━━ Records for this exercise ━━

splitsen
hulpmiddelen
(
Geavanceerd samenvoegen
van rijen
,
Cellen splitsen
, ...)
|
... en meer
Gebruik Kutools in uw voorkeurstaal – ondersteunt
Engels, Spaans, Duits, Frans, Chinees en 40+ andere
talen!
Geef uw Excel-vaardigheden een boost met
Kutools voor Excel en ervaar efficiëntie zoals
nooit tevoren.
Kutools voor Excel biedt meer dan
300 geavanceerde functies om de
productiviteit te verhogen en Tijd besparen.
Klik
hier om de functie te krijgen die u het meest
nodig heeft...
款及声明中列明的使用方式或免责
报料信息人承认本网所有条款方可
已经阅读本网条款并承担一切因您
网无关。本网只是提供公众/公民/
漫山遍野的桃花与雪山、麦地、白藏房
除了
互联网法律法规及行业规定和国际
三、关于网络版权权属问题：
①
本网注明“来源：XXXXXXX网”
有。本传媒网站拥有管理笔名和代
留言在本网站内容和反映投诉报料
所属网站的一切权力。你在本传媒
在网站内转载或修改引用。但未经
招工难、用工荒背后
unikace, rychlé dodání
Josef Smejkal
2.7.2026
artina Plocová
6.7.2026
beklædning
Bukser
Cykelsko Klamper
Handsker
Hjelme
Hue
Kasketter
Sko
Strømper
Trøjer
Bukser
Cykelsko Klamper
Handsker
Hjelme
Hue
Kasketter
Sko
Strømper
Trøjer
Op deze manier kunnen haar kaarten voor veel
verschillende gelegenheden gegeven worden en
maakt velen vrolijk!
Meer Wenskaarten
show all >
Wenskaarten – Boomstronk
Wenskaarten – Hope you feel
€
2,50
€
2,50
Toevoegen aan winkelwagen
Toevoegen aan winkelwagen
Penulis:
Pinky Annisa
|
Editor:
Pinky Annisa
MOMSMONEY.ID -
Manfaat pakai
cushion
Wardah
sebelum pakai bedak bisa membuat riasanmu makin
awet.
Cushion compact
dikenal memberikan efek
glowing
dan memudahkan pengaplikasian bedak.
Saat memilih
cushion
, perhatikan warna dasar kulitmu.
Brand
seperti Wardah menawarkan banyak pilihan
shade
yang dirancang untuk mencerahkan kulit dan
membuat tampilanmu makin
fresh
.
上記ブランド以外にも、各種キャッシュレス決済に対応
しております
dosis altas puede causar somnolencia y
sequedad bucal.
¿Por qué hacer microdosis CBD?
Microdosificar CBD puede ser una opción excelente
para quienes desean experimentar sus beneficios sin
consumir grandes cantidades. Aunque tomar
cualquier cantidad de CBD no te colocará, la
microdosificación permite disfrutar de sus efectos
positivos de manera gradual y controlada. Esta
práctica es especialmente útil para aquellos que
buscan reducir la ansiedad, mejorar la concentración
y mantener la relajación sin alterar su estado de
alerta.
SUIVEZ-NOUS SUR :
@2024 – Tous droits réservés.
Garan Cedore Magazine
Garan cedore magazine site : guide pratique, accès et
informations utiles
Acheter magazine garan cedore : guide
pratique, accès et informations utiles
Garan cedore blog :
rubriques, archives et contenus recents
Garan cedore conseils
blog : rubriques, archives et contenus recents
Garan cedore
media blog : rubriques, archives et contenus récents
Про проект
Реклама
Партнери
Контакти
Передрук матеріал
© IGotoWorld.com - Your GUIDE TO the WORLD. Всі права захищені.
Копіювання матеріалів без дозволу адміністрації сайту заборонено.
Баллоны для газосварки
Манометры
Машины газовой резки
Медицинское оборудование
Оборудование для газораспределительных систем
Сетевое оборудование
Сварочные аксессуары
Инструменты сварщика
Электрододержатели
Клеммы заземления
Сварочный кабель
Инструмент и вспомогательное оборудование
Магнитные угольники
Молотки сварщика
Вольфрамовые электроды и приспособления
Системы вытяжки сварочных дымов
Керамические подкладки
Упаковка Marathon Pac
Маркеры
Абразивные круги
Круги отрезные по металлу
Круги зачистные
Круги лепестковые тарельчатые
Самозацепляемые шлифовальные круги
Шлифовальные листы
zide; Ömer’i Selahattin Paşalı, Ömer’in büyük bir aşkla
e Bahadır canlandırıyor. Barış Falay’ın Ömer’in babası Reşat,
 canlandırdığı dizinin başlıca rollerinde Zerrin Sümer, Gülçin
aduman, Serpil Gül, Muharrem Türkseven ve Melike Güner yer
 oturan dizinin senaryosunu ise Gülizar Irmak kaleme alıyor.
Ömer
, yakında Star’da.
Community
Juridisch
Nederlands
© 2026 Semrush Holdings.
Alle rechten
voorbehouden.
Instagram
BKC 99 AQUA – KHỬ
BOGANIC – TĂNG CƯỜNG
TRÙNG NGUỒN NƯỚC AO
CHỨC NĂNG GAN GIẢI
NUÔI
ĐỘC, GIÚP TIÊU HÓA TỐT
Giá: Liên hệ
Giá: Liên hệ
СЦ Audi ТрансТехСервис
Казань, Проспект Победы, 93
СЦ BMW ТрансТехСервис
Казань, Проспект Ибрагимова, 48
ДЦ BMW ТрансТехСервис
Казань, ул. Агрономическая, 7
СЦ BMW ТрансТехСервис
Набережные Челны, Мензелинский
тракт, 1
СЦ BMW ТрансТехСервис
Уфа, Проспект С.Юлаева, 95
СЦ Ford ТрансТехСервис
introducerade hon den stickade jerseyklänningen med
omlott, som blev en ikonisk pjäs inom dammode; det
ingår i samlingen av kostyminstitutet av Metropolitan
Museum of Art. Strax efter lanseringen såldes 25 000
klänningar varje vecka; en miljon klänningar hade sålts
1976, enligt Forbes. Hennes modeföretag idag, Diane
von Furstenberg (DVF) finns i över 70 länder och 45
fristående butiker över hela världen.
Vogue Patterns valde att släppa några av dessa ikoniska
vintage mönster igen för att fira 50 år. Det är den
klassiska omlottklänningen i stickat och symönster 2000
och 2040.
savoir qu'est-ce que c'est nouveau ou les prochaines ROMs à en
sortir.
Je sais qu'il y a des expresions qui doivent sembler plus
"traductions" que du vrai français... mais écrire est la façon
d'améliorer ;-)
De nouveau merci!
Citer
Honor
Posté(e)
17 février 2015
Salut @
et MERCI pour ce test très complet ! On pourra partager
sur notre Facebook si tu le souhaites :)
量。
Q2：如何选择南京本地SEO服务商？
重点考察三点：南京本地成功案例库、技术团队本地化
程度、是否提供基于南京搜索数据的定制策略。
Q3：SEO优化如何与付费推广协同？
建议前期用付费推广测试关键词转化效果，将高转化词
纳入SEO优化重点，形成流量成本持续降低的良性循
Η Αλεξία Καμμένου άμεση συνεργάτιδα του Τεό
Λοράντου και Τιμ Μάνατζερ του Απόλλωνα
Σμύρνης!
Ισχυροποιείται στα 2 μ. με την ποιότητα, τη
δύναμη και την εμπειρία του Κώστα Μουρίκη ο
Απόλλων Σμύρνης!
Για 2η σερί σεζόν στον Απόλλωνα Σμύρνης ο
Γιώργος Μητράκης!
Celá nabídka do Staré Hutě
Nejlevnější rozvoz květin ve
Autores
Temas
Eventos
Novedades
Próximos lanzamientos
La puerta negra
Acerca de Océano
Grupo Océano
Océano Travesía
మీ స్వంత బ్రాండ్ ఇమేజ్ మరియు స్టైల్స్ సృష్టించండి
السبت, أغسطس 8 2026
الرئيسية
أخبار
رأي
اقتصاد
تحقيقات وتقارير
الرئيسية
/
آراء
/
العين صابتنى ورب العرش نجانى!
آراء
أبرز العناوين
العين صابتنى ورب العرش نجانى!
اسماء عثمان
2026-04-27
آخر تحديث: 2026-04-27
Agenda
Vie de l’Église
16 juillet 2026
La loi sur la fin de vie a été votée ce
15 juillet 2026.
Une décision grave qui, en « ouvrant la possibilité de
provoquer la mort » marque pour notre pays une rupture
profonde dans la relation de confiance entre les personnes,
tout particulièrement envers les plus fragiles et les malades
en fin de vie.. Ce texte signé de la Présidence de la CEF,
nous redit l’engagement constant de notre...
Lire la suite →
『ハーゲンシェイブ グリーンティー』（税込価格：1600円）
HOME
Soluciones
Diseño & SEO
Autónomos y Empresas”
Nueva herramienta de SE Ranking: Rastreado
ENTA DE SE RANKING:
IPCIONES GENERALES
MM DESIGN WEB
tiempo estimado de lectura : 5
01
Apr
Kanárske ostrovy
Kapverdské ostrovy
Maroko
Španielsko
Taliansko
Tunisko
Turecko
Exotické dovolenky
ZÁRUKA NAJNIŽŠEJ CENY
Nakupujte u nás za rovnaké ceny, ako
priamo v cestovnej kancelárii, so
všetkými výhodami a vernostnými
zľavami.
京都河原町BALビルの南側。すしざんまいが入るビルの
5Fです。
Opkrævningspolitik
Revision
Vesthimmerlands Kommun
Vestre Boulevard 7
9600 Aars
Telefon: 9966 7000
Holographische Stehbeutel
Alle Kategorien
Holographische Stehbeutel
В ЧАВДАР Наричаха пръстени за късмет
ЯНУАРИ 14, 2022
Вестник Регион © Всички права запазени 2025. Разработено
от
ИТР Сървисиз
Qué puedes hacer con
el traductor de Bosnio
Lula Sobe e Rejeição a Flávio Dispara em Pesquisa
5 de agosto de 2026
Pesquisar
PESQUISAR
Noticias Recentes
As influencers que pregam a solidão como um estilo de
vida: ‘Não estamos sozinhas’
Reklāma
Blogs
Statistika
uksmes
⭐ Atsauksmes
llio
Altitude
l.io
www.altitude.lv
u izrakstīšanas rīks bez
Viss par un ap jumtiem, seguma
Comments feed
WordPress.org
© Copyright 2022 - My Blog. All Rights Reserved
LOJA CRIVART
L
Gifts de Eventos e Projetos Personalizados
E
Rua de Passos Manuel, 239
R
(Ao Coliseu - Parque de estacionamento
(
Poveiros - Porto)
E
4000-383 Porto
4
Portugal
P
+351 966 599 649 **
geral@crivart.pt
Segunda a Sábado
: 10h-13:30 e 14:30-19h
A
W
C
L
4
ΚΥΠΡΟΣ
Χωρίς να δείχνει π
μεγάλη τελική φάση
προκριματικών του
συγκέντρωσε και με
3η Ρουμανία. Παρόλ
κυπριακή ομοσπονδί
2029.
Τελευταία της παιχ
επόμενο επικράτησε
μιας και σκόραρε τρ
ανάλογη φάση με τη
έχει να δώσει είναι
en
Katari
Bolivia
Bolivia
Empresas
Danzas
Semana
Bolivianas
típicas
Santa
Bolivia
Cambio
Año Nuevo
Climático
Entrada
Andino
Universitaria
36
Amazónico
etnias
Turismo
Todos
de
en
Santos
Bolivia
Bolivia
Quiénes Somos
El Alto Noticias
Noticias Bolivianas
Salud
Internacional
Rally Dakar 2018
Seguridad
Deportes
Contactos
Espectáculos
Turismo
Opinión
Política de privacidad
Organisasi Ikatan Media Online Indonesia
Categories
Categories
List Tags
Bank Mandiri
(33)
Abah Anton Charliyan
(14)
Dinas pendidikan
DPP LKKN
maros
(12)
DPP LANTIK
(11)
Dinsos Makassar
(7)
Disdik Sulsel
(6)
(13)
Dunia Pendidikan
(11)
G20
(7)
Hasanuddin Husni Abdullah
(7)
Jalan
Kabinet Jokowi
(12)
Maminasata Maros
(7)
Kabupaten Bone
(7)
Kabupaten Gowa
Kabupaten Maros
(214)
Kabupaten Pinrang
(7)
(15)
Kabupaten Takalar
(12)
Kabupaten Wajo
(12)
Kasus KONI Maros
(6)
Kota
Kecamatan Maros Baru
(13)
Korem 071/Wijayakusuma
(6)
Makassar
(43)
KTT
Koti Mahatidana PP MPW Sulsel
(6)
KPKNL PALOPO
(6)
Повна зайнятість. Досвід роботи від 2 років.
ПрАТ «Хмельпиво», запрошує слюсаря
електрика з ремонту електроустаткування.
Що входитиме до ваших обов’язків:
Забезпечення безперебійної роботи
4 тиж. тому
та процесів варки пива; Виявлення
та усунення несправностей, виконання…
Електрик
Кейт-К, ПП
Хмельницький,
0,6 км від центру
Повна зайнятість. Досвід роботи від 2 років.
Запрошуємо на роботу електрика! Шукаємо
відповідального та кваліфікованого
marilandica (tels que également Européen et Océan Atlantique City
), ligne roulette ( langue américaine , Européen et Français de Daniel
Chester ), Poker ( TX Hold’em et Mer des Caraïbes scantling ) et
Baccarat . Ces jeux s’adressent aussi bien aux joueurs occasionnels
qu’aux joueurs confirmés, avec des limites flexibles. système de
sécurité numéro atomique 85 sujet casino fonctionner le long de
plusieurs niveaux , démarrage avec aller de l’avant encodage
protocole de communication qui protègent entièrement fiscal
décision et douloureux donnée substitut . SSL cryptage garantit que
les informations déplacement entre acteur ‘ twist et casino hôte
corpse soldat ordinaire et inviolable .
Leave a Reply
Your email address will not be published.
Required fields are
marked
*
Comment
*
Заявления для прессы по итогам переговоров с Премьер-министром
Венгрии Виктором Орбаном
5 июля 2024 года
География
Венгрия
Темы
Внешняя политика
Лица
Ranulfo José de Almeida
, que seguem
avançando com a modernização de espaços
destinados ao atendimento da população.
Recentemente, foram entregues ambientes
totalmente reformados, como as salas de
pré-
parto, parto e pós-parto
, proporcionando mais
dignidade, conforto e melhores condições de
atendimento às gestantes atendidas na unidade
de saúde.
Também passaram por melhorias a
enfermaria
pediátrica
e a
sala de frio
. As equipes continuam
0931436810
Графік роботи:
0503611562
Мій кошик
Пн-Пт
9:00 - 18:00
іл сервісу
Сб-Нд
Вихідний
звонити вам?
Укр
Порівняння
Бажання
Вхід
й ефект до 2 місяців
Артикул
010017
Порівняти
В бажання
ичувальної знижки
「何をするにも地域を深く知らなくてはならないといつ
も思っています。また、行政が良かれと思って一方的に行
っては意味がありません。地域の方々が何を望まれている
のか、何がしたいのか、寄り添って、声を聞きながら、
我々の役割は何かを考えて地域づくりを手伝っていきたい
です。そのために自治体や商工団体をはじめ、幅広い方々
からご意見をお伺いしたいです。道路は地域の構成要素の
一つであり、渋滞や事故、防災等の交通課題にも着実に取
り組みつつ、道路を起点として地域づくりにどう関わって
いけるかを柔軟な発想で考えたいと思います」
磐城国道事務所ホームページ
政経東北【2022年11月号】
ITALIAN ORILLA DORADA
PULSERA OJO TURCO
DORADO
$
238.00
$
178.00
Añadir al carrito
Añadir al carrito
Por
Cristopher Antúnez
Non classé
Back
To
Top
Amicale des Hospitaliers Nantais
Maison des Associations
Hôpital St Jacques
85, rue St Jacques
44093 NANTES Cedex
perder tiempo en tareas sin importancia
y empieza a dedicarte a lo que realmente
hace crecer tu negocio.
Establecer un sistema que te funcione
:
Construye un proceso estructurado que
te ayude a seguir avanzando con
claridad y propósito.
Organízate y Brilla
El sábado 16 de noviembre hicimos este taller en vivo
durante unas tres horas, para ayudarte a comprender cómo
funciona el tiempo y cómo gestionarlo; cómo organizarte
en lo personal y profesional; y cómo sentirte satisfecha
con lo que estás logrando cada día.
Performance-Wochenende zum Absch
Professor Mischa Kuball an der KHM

━━━

Work to complete:
Set down, unchanged, only those lines above that fall between the line with "ITALIAN ORILLA DORADA" and the line with "claridad y propósito.", the two end lines included.

Answer area:
ITALIAN ORILLA DORADA
PULSERA OJO TURCO
DORADO
$
238.00
$
178.00
Añadir al carrito
Añadir al carrito
Por
Cristopher Antúnez
Non classé
Back
To
Top
Amicale des Hospitaliers Nantais
Maison des Associations
Hôpital St Jacques
85, rue St Jacques
44093 NANTES Cedex
perder tiempo en tareas sin importancia
y empieza a dedicarte a lo que realmente
hace crecer tu negocio.
Establecer un sistema que te funcione
:
Construye un proceso estructurado que
te ayude a seguir avanzando con
claridad y propósito.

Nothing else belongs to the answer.